QR codes have been essential to the safe success of the UK-wide Eat Out to Help Out restaurant scheme, with 45% of respondents revealing they had scanned a QR code in a restaurant, bar or café in the last 6 months, while almost three-quarters (71%) of respondents agree that QR codes ‘make life easier in a contactless world’.
This positive sentiment led 62% of respondents to claim they would favour the wider use of QR codes in the future. Specifically, the study found that just over half (53%) of respondents would be willing to use a QR code to vote on in-person ballot paper in future, while exactly half (50%) of respondents said they would use a QR code in the future as a payment method.
Despite the ever-expanding remit of QR codes, the study highlighted that UK consumers are largely unaware of the security risks posed by scanning a QR code. Two-thirds (66%) of respondents claimed they could not tell if a QR code is malicious or not, and over one-third (37%) of respondents did not know that hackers can target victims using a QR code. Alarmingly, nearly half (48%) of the respondents claimed they did not have or did not know if they have mobile security installed on their device.
David Critchley, Regional Director UK & Ireland, MobileIron said: “The results of this study act as a perfect demonstration of how the blurring of the lines between our personal and professional lives can put our enterprises at risk of a data breach. Corporate data resident on an employee’s device could easily be stolen when an employee blindly scans a QR code without understanding the associated security risks.”
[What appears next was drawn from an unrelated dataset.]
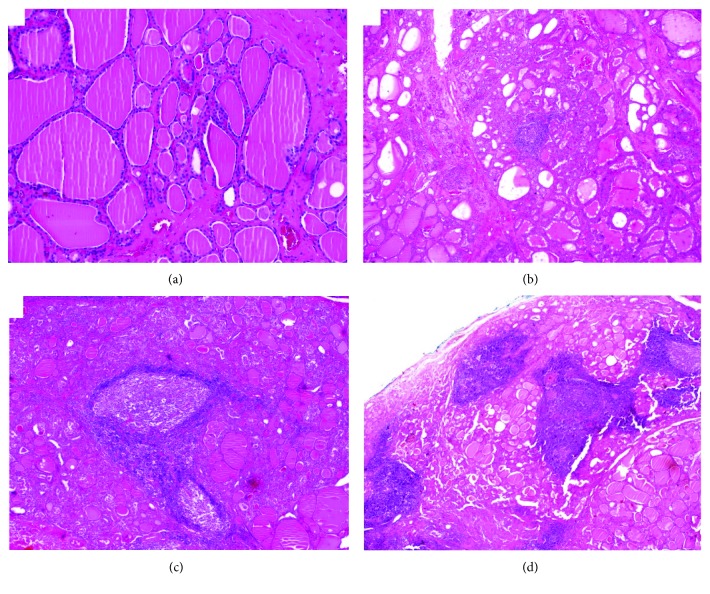
Lymphocytic infiltrate degrees: (a) without infiltrate or infiltrate 0 (×10); (b) light grade or focal infiltrate (×10); (c) moderate degree infiltrate or 2 (×10); (d) intense degree infiltrate or 3 (no magnification).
Critchley added: “The onus is on businesses to take responsibility when it comes to device security; it should not be on the employee. In order to ensure their employees’ personal use of their device won’t put business data at risk, businesses should invest in mobile threat detection (MTD) software. MTD will detect and remediate on device threats, such as ransomware downloaded by scanning a QR code, without the device user needing to take any action. This ensures the device is fully protected against all possible on-device threats.”